As such, moving information between systems needs to be smooth and as automatic as possible. 

“It is not so easy for these fintechs to bolt into a super funds proposition if the solution requires information to be extracted, something done with it and then the resultant put back into the record-keeping system,” Stevens says.

“If the fintechs are not aware of how the administrators’ processes are structured it is very easy to skip necessary steps or require significant double coding of super fund rules and validations that can soon become out of step as the endless regulatory and other changes are made to the administration environment.

“The key is for the fintechs and the administrators to work closely together to create a more holistic seamless user journey.”

Can we do it ourselves?

Considering the demands to tailor services to members plus the potential offered by technology, it’s little wonder that some super funds are asking if they need administrators at all.

Sunsuper is one of the largest funds to make the leap so far, with small and mid-size funds also deciding to have a go of self-administration.

ACS was one of the first to venture into self-administration, and Wood says they have absolutely no regrets about the decision, citing the increased control over its own processes as a key benefit for the fund.

“Like anything in a business, when you give away control of a service, that lack of control ... is a risk,” he says.

The resulting agility and control has allowed ACS to innovate quickly, improve member experiences and preserve data integrity, Wood says.

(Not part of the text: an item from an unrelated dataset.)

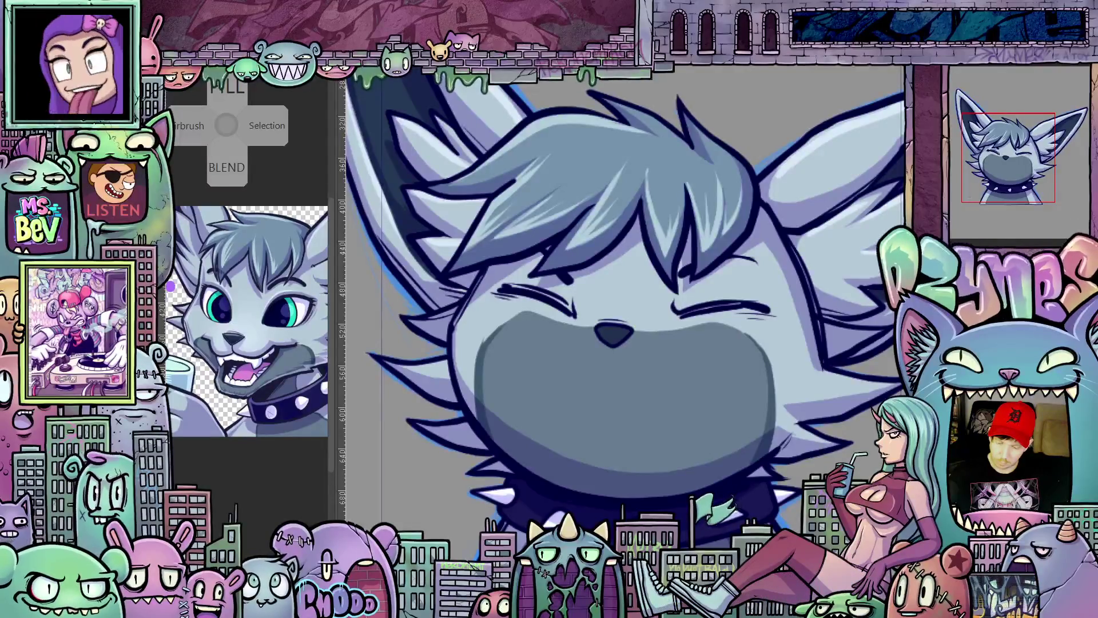
key(ctrl+z)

And the proof is in the pudding – the fund puts its member satisfaction ratings at over 90 per cent, while its data integrity is 98 per cent compared to an industry average of 90.9.

The fund had a new website built and implemented in just three and a half months, for example, and restructured its whole LifetimeOne investment option in nine months to market.

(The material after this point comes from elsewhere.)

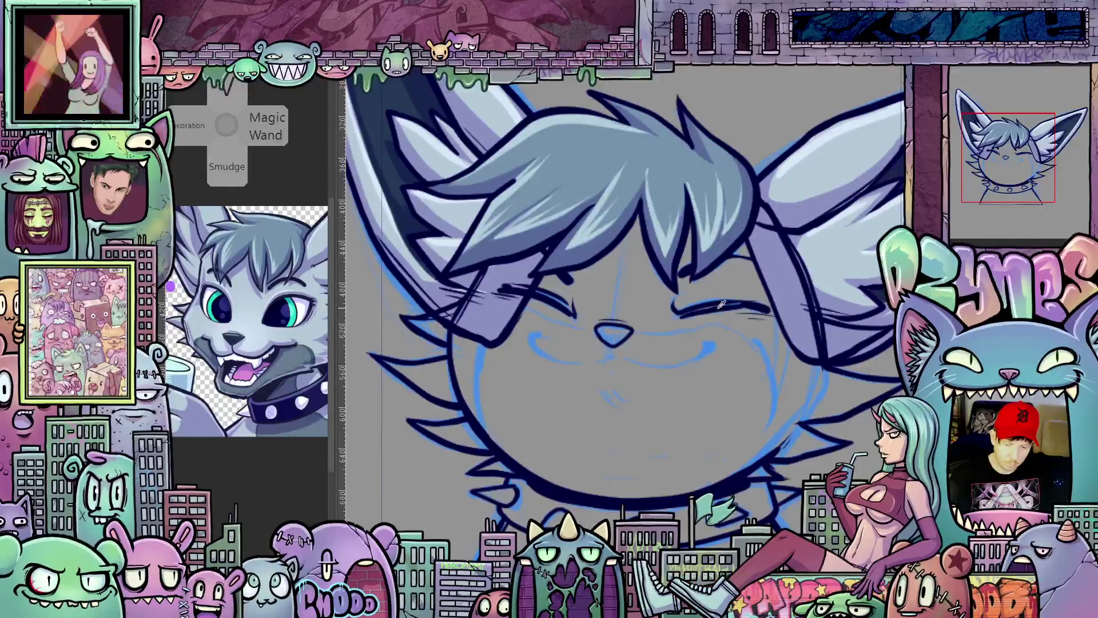
scroll(654, 362, up, 2)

Wood believes such innovation at such a fast pace wouldn’t have been possible had they been reliant on an external administrator to roll it out.

This is in stark contrast to ACS’s days with an outsourced administrator, when it often found itself being slowed down as it had to wait for the provider to agree to the project or sit in a queue of other clients.

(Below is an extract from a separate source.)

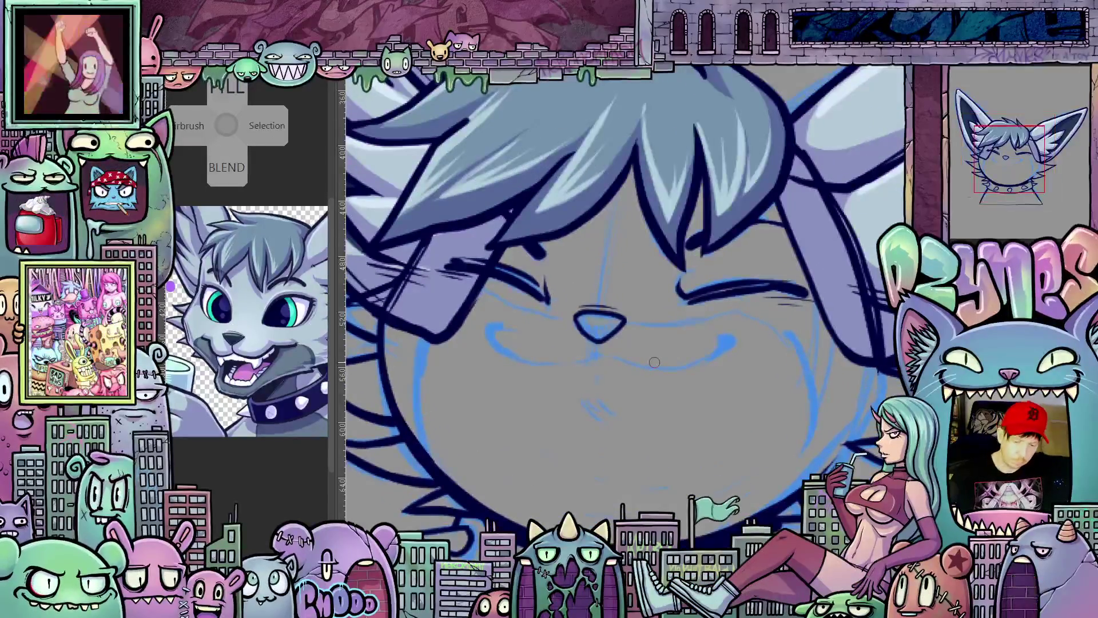
Step: Ink the closed eye's outer line, under-eye curve and short cheek strokes with the view rotated
key(minus)
key(minus)
key(minus)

“At the time [of deciding to self-administrate] the fund had aspirations for things it wanted to do ... and it’s a fact that when you’re a mid-sized fund and you’re with an outsourced provider, you’re not first in their list of priorities,” Wood says.

“We [now] have a greater opportunity to bring new ideas to life rather than waiting for outsourced providers to get to us on a list of their deliverables.”

He also says it has helped ACS better shape its services and products to suit member needs.

The fund can now research members and insights with more ease, allowing it to respond to the members’ needs rather than the outsourced provider’s needs.

“If we look at big outsourced providers who administers so many funds, you have to at the end of the day become more vanilla in your offering because you’re looking after so many members across many industries,” Wood says.

“At the end of the day, you’ve got to ensure the products and programs and services you pursue meet members’ best interests. [Self-administration] gives you the capability to keep customising, keep running the lens over members’ needs, rather than what is possibly the access provider’s needs or their other clients’ priorities.”

He points to ACS’s member base’s strong prevalence of teachers as proof of this; not all offerings would suit them, which would be difficult for large administrators to take into account in their services when they are also having to cater on a macro level to so many professions across their clients.

By self-administering, ACS is able to offer more customised and specialised advice to that demographic itself.